** To do **
From the line containing "right eye: (371, 491)" down to the line containing "right eye: (254, 492)" in the records below, reproduce every line exactly, ends included, and omit all others.

--*--

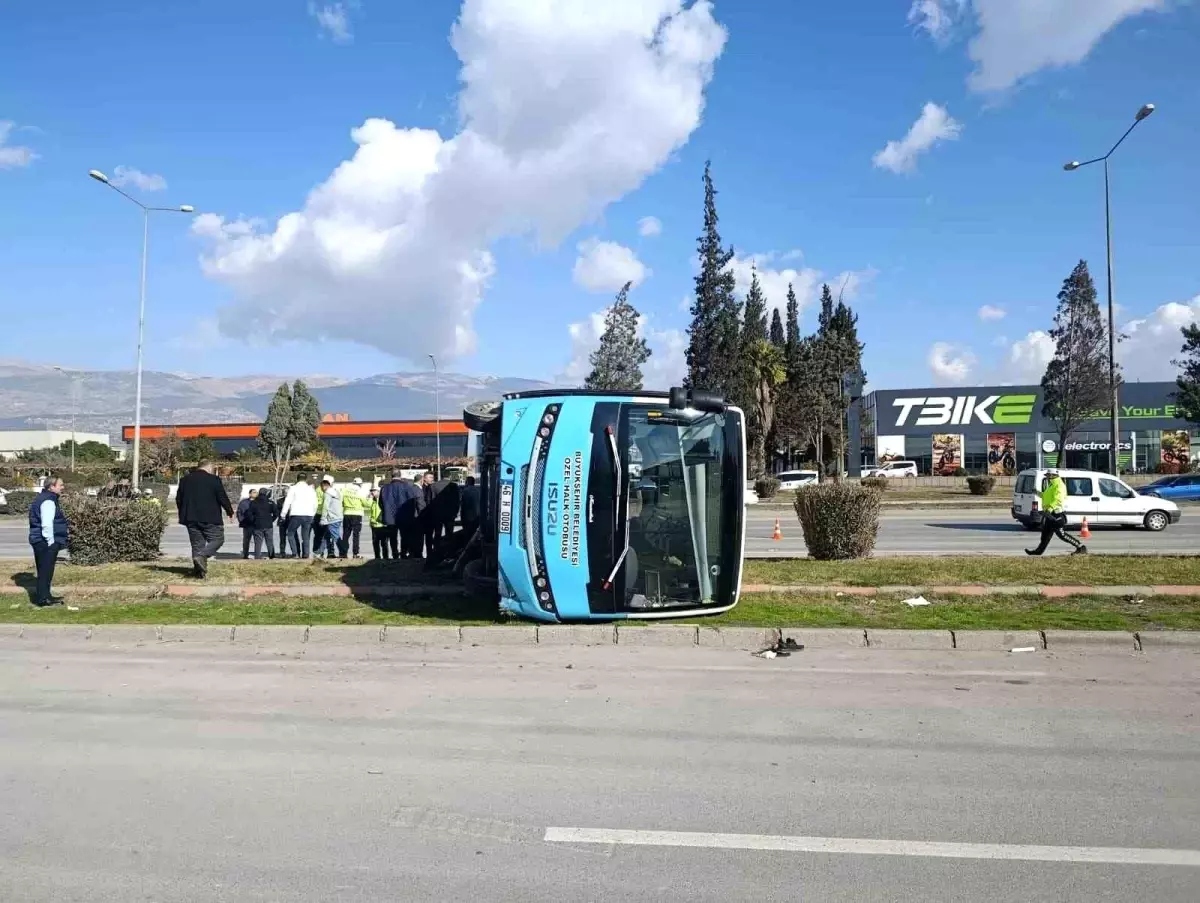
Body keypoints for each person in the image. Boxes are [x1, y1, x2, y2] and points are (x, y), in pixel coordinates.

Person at [176, 461, 234, 578]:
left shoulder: (185, 480)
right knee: (218, 539)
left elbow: (179, 499)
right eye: (213, 468)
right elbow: (221, 496)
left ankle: (199, 573)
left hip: (190, 517)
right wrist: (230, 511)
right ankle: (202, 556)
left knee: (197, 544)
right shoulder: (213, 479)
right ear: (208, 467)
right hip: (210, 517)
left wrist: (183, 513)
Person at [1026, 469, 1087, 556]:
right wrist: (1037, 493)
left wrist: (1050, 508)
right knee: (1045, 535)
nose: (1046, 477)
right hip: (1049, 514)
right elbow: (1046, 496)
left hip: (1056, 514)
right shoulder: (1052, 484)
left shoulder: (1059, 485)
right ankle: (1038, 551)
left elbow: (1057, 499)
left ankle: (1081, 547)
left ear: (1052, 475)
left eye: (1048, 475)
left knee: (1061, 535)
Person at [28, 476, 68, 607]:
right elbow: (46, 524)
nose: (62, 487)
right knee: (46, 570)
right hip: (45, 541)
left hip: (40, 540)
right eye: (60, 485)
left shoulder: (45, 498)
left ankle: (45, 595)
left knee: (44, 570)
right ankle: (43, 599)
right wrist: (50, 542)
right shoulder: (48, 501)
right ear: (51, 487)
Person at [380, 469, 421, 559]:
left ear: (391, 476)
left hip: (390, 516)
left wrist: (385, 511)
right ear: (400, 475)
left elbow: (381, 503)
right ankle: (403, 553)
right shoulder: (407, 487)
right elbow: (412, 502)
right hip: (404, 516)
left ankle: (395, 553)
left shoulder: (384, 488)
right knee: (405, 536)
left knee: (392, 537)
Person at [281, 474, 318, 559]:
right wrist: (313, 513)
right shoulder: (311, 489)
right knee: (305, 536)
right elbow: (315, 503)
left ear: (297, 479)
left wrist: (283, 514)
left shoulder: (293, 488)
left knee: (290, 533)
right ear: (306, 479)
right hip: (308, 514)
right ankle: (306, 554)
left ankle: (295, 553)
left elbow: (288, 501)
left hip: (296, 514)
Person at [247, 486, 278, 560]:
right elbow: (276, 513)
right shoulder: (270, 502)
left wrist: (254, 521)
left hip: (257, 524)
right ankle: (272, 556)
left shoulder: (253, 502)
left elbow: (249, 514)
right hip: (268, 524)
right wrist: (271, 520)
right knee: (269, 541)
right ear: (267, 493)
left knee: (258, 542)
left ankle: (257, 556)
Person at [319, 475, 345, 559]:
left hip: (332, 518)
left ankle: (343, 552)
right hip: (338, 517)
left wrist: (323, 518)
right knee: (327, 536)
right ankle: (320, 552)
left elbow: (325, 506)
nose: (321, 489)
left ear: (324, 485)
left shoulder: (328, 493)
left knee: (335, 536)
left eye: (321, 487)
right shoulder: (336, 492)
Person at [342, 476, 366, 559]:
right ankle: (355, 553)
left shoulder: (346, 490)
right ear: (360, 484)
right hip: (357, 514)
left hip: (347, 514)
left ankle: (343, 553)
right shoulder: (360, 491)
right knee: (356, 535)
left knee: (345, 534)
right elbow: (365, 503)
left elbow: (342, 501)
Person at [367, 487, 387, 560]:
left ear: (379, 492)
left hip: (382, 525)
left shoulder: (383, 500)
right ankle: (377, 557)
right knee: (375, 543)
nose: (372, 492)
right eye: (371, 491)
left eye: (374, 491)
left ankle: (385, 557)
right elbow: (367, 505)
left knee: (384, 544)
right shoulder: (373, 501)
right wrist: (369, 498)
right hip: (374, 525)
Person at [237, 489, 256, 559]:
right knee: (246, 540)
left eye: (256, 493)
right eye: (254, 492)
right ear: (250, 494)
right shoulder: (243, 502)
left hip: (256, 524)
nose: (255, 494)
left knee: (257, 540)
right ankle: (245, 554)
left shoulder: (258, 502)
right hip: (247, 525)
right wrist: (241, 521)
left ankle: (257, 554)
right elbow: (239, 512)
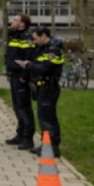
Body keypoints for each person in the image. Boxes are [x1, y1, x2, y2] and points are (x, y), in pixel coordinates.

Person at [16, 27, 64, 157]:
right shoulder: (42, 49)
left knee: (48, 119)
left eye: (36, 38)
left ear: (43, 36)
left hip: (49, 87)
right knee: (43, 118)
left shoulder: (53, 50)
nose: (34, 41)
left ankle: (52, 147)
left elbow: (45, 68)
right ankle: (46, 144)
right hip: (42, 88)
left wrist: (27, 65)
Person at [4, 13, 36, 150]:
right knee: (17, 107)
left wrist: (25, 75)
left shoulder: (26, 38)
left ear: (22, 24)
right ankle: (20, 134)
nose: (12, 21)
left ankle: (28, 138)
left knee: (24, 108)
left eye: (16, 20)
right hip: (13, 75)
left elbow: (28, 60)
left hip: (20, 77)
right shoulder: (14, 36)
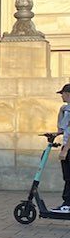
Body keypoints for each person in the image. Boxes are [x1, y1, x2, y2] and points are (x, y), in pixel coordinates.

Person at [55, 82, 70, 214]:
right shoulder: (67, 110)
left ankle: (67, 204)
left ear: (68, 94)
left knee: (69, 177)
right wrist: (61, 110)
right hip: (66, 146)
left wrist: (65, 150)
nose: (61, 96)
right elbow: (61, 128)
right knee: (67, 177)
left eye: (62, 94)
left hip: (69, 148)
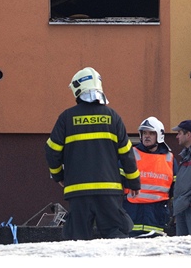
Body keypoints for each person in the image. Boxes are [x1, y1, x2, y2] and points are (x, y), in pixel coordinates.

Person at [44, 66, 141, 240]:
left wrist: (59, 175)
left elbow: (52, 150)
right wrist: (133, 182)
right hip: (109, 190)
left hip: (78, 191)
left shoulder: (66, 118)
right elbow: (127, 153)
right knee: (115, 236)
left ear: (78, 89)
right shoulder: (113, 117)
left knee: (78, 240)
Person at [122, 116, 178, 237]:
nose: (147, 136)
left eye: (151, 133)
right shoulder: (131, 154)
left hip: (157, 215)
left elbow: (176, 189)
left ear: (159, 135)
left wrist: (175, 213)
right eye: (144, 133)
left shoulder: (169, 158)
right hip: (132, 212)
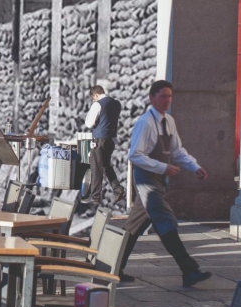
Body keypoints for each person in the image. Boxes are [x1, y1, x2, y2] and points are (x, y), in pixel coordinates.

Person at [118, 80, 212, 287]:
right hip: (146, 182)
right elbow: (135, 155)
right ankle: (189, 270)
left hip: (158, 181)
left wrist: (194, 166)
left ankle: (112, 268)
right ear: (152, 98)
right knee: (165, 221)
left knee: (133, 227)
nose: (167, 100)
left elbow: (177, 150)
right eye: (162, 96)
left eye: (169, 96)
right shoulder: (145, 122)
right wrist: (162, 167)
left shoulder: (169, 121)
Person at [82, 85, 125, 205]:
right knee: (106, 165)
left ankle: (95, 197)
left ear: (95, 95)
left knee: (96, 167)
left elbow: (89, 123)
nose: (94, 100)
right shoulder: (116, 104)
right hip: (111, 139)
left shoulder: (98, 104)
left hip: (99, 139)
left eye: (93, 98)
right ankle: (118, 189)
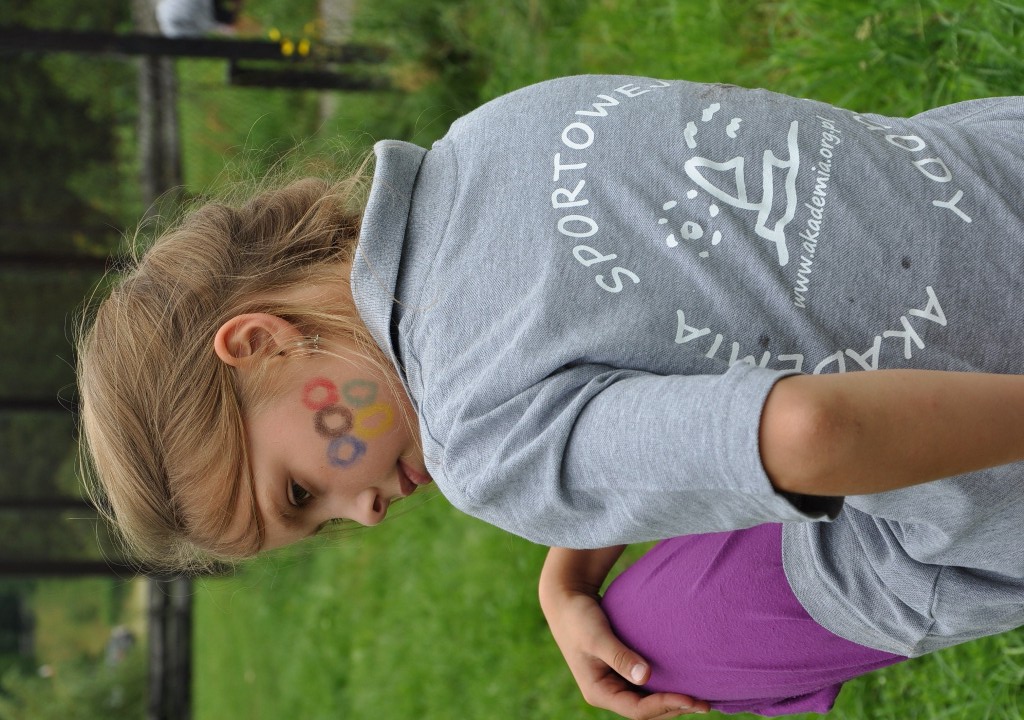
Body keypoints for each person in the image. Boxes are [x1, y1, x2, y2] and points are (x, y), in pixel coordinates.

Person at [77, 75, 1024, 717]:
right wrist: (563, 571)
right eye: (320, 521)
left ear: (259, 342)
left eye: (299, 489)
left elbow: (814, 431)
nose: (360, 513)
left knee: (650, 642)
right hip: (997, 167)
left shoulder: (479, 452)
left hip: (995, 465)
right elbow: (677, 312)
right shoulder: (487, 139)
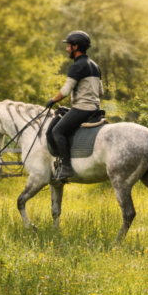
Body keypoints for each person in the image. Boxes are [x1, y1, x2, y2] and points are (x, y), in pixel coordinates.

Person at [45, 30, 104, 181]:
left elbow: (65, 91)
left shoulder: (77, 66)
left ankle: (66, 167)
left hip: (82, 109)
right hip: (94, 109)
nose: (67, 49)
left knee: (57, 131)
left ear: (76, 46)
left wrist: (52, 101)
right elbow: (101, 92)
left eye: (69, 46)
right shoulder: (95, 66)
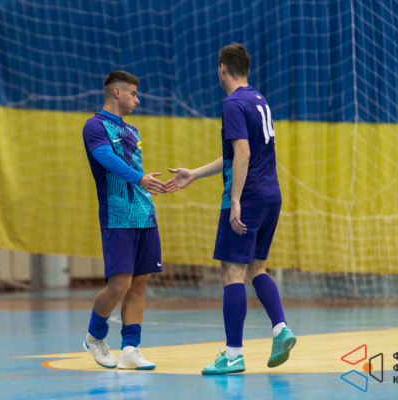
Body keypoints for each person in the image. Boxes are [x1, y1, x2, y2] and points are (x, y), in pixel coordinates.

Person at [166, 43, 296, 374]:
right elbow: (236, 154)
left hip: (247, 196)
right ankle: (281, 329)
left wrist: (236, 200)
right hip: (271, 195)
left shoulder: (232, 103)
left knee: (231, 272)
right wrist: (194, 174)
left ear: (222, 68)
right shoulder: (259, 100)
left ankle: (234, 354)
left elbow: (243, 154)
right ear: (247, 69)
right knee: (256, 268)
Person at [81, 71, 166, 370]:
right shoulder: (95, 126)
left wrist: (146, 184)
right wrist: (140, 178)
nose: (137, 100)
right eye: (133, 93)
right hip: (118, 215)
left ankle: (130, 349)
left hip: (145, 214)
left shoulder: (132, 130)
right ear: (117, 92)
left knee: (139, 286)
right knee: (119, 285)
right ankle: (94, 336)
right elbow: (107, 158)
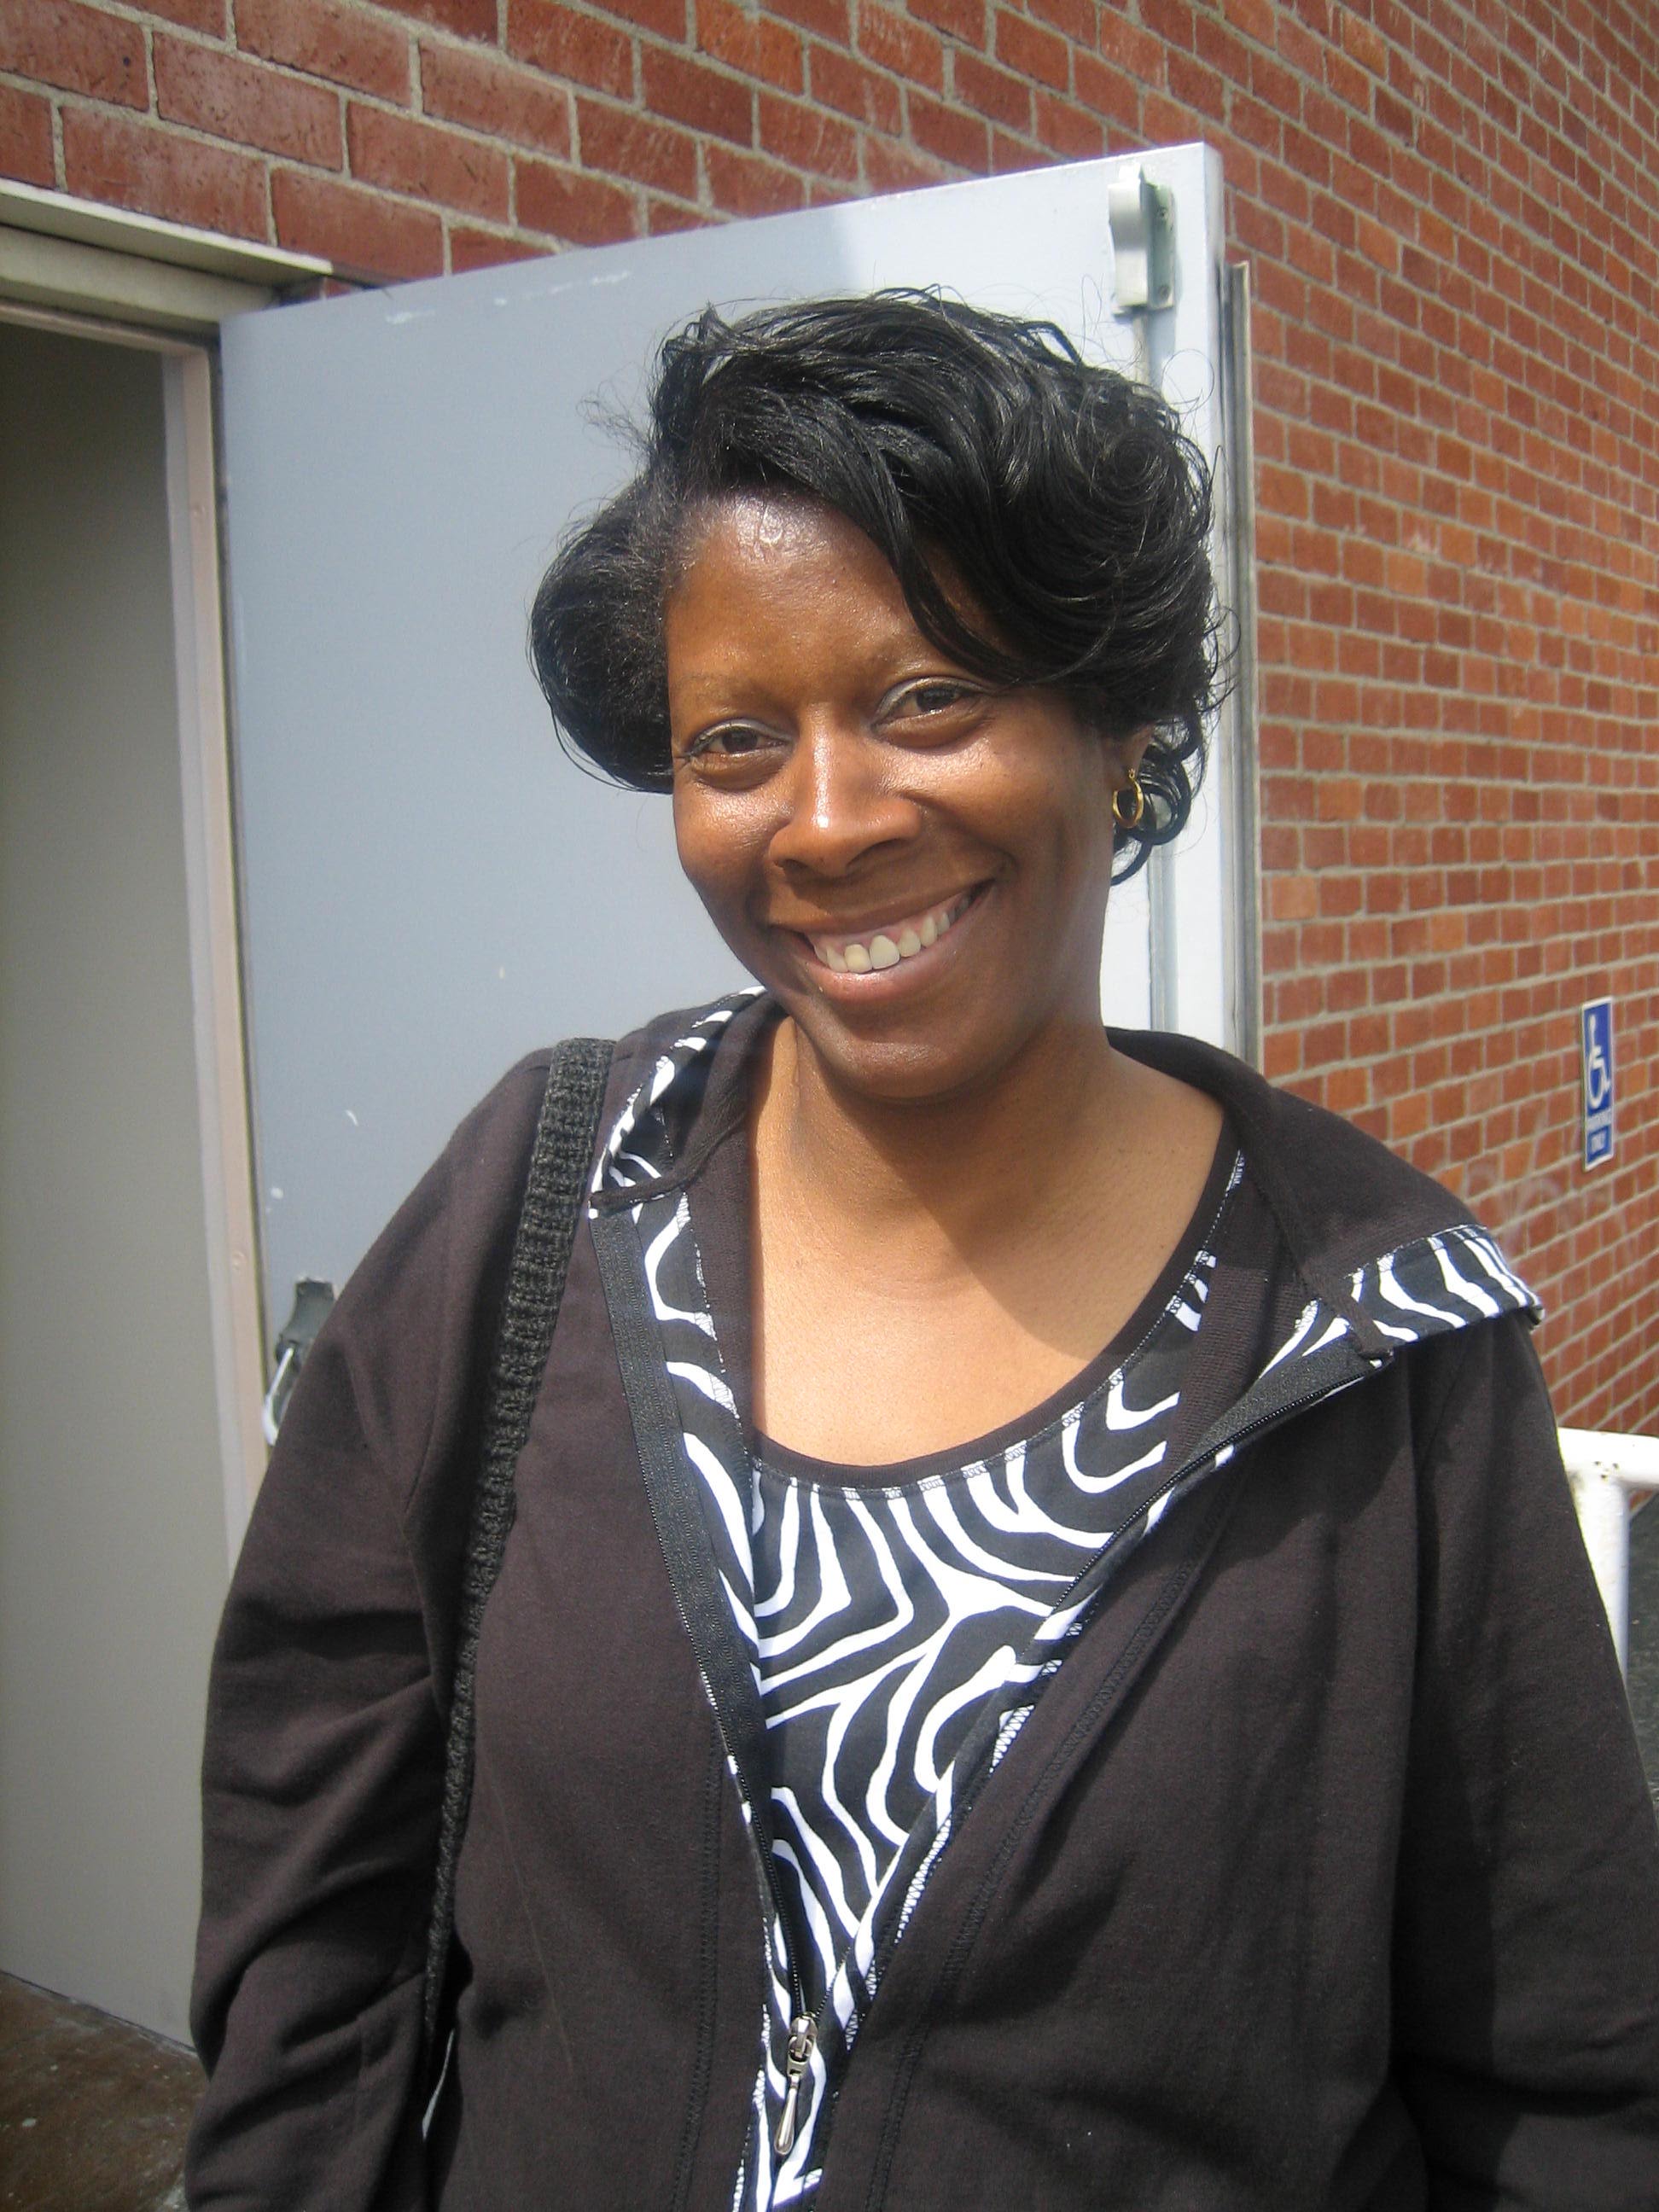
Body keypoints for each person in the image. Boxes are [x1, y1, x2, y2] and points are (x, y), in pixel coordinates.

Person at [186, 294, 1659, 2211]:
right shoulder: (541, 1201)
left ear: (1119, 733)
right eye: (735, 741)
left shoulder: (1376, 1328)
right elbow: (316, 1892)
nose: (824, 823)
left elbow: (1561, 2086)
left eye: (927, 702)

--*--

** Response to the task **
right eye: (371, 491)
left eye: (374, 491)
left ankle: (385, 557)
right elbow: (367, 505)
left knee: (384, 544)
right shoulder: (373, 501)
right wrist: (369, 498)
right hip: (374, 525)
Person at [237, 489, 256, 559]:
right knee: (246, 540)
left eye: (256, 493)
right eye: (254, 492)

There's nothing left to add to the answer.